Google is sued over ‘click fraud’ on ads
SAN JOSE, CALIF. — It may be hard to imagine that an ad offering “Welder b-tonis” — something with no connection to reality — would get clicks from potential customers.
But in a lawsuit claiming Google rakes in billions of dollars from fraudulent clicks, a business owner claims the hits on two nonsensical ads he created show that click fraud is rampant on Google ads.
Plaintiff Gurminder Singh of Vacaville, Calif., who is seeking class-action status for his suit, said he had been paying Google for online advertising since 2008, but early last year he began to suspect his ads were being “fraudulently manipulated” by third parties.
An unusual number of clicks led to no “conversion,” or follow-through, such as an online purchase or a call to a business, Singh claimed.

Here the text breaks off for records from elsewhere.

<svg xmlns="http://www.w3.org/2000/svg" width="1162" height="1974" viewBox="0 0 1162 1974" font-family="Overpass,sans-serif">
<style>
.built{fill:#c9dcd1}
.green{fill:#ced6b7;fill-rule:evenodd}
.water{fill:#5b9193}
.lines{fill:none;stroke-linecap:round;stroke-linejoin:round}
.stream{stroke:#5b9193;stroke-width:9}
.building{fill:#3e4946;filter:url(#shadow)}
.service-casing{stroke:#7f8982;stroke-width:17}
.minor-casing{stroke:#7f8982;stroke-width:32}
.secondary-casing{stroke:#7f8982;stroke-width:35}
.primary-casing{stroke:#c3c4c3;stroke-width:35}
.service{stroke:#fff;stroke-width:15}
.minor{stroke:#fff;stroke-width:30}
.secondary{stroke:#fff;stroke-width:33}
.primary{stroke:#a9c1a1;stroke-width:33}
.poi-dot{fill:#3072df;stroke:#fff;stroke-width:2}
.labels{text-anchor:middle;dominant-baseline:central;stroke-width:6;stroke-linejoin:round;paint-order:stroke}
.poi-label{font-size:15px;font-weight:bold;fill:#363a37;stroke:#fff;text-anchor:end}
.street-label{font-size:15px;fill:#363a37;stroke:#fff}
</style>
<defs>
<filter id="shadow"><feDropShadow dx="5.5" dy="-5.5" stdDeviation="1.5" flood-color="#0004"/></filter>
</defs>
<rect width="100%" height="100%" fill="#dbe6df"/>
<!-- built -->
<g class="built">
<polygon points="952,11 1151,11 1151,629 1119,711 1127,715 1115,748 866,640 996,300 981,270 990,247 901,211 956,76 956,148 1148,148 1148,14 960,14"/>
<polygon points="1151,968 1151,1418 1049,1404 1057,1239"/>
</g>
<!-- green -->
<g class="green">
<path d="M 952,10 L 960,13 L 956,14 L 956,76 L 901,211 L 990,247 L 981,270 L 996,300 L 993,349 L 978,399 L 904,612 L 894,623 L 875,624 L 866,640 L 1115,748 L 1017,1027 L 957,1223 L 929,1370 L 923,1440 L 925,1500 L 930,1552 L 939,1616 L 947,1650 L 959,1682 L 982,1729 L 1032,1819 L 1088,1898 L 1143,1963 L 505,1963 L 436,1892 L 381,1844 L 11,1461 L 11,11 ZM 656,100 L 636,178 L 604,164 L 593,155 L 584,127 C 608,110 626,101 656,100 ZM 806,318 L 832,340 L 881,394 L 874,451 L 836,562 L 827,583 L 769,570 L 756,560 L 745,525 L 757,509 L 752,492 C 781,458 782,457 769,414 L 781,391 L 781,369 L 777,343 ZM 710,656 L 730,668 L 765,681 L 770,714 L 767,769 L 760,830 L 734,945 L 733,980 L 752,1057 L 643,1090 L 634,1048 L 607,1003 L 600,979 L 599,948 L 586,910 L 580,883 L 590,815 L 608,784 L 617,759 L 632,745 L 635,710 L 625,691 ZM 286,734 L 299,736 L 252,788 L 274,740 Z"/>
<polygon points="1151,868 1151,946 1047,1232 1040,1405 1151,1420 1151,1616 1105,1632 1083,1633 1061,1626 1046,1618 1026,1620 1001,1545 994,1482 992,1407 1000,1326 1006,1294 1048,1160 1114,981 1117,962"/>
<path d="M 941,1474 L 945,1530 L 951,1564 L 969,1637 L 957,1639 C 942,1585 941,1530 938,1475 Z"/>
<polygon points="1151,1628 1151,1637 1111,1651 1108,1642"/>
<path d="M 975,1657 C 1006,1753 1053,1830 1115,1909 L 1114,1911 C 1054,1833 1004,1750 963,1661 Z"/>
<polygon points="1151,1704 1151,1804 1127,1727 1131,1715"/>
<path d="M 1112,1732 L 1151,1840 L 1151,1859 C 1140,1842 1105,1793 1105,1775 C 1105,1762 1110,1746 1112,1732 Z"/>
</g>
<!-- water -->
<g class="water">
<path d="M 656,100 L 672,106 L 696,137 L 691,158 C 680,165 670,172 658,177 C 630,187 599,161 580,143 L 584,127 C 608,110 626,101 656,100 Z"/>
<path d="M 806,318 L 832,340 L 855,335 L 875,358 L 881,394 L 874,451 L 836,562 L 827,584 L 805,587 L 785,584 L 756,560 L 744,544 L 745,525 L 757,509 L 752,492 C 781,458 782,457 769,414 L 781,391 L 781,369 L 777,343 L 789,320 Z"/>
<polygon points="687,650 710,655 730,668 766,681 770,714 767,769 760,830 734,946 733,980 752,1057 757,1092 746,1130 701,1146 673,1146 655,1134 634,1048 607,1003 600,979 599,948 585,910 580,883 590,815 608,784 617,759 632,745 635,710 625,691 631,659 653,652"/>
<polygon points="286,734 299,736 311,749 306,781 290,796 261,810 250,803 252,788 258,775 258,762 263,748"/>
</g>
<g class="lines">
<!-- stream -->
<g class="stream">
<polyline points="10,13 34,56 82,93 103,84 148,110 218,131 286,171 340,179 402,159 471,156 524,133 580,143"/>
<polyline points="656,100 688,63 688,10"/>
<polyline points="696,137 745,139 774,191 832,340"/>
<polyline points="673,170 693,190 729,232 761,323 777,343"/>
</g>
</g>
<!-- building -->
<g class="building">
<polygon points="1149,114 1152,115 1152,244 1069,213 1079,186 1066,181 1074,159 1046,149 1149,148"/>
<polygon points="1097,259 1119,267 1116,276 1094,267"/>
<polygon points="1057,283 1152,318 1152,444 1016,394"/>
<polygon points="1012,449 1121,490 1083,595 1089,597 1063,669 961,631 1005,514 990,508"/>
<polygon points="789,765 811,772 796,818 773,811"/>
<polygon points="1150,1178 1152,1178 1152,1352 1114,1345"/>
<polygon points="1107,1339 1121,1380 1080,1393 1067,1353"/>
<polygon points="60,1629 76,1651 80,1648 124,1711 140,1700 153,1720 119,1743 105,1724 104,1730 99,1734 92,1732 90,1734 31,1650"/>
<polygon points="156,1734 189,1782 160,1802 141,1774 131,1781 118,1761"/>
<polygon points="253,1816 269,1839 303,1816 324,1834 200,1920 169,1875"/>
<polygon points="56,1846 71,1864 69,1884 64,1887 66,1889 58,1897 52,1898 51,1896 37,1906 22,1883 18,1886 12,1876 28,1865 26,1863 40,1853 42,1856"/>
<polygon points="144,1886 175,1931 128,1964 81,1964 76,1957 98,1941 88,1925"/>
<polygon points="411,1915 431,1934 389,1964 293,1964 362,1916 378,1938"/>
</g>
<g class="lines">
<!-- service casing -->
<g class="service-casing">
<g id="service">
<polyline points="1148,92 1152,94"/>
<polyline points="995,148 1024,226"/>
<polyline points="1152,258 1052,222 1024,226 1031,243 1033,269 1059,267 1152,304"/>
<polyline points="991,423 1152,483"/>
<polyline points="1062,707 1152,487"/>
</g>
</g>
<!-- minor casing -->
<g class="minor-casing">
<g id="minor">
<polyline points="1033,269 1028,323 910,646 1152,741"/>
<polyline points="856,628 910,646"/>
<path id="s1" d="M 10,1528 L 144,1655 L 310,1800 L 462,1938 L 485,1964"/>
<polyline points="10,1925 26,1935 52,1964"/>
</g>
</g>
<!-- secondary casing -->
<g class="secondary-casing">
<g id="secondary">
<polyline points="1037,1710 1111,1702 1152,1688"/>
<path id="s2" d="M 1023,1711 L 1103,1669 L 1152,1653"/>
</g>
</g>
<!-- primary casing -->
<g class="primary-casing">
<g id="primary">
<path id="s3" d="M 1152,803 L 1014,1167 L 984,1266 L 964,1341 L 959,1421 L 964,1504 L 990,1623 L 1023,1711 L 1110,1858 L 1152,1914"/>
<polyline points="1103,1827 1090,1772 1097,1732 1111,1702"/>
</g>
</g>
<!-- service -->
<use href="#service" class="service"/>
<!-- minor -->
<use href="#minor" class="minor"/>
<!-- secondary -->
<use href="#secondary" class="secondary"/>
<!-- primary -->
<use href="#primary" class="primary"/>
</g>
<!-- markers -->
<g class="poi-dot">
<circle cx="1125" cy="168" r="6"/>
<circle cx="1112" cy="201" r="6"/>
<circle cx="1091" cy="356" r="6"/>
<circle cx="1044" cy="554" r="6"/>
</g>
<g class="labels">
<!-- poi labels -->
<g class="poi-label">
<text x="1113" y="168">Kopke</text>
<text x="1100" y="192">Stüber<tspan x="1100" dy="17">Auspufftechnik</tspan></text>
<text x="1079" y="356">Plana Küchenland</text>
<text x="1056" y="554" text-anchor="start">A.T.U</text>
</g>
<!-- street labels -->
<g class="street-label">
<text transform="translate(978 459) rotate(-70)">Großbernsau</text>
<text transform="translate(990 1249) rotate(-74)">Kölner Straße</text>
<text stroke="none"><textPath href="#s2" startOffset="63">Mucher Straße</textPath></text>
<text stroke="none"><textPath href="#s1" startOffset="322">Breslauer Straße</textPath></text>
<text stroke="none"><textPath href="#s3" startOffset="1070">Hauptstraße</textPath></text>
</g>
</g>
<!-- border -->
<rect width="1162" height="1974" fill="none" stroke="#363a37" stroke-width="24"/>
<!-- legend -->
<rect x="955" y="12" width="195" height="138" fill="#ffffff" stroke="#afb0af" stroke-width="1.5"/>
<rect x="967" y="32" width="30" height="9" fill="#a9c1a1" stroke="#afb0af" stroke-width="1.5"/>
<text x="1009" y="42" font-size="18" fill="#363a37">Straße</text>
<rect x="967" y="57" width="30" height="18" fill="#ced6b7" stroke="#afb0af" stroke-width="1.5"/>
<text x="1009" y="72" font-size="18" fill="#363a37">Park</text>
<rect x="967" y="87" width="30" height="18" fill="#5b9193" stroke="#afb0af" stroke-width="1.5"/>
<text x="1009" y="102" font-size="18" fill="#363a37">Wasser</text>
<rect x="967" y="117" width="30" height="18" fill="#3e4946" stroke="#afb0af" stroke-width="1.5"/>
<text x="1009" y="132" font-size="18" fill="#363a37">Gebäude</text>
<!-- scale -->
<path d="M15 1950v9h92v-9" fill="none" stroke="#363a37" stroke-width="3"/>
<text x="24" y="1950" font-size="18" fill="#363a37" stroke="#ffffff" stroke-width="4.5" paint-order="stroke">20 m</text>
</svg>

Singh said he had started advertising with Google after he learned through his research that the Mountain View digital-advertising powerhouse “promises to protect consumers from fraudulent clicks.”
Fake clicks are a problem for advertisers, who get charged by Google according to the number of times an ad is clicked.
Fraudulent clicks may originate from competitors hoping to drive up rivals’ costs, or from the owners of websites publishing pay-per-click ads, who make more money the more those ads are clicked.
The lawsuit points toward “click farms” — groups of workers paid very little to click on ads — and “click bots,” or software programs that do the clicking.
Google, Singh said in his complaint , told customers that it catches the “vast majority” of invalid clicks, and that fake clicks accounted for fewer than 10 percent of all AdWords hits.
However, he claimed, “Google has a very limited incentive to reduce third-party click fraud, because it, like the third-party website publisher, benefits from each additional click, even if such click is fraudulent.”
Google’s failure to deal with click fraud “has increased its profits by billions each and every year,” Singh claimed.
To test whether there was substance behind his suspicions, Singh designed an experiment in which he twice created both a real ad and a gibberish ad and compared the number of clicks received.
Results for his ad touting “Excellent Graphic Designs Local USA Artist Designs Custom Made Wedding Invites” were compared to those from “Welder b-tonis Welders we’ll take your left over B-tonis and produce nice designs.”
The real ad got 68 clicks, the fake ad 64, delivering a fraudulent click rate of 48 percent, Singh claimed.
Google, on a web page about invalid clicks, says it uses automated systems to filter them out, and investigates any complaints from advertisers.
Singh had filed the lawsuit in July. This month he learned that San Jose U.S. District Court Judge Beth Freeman wasn’t going to allow his experiment as evidence.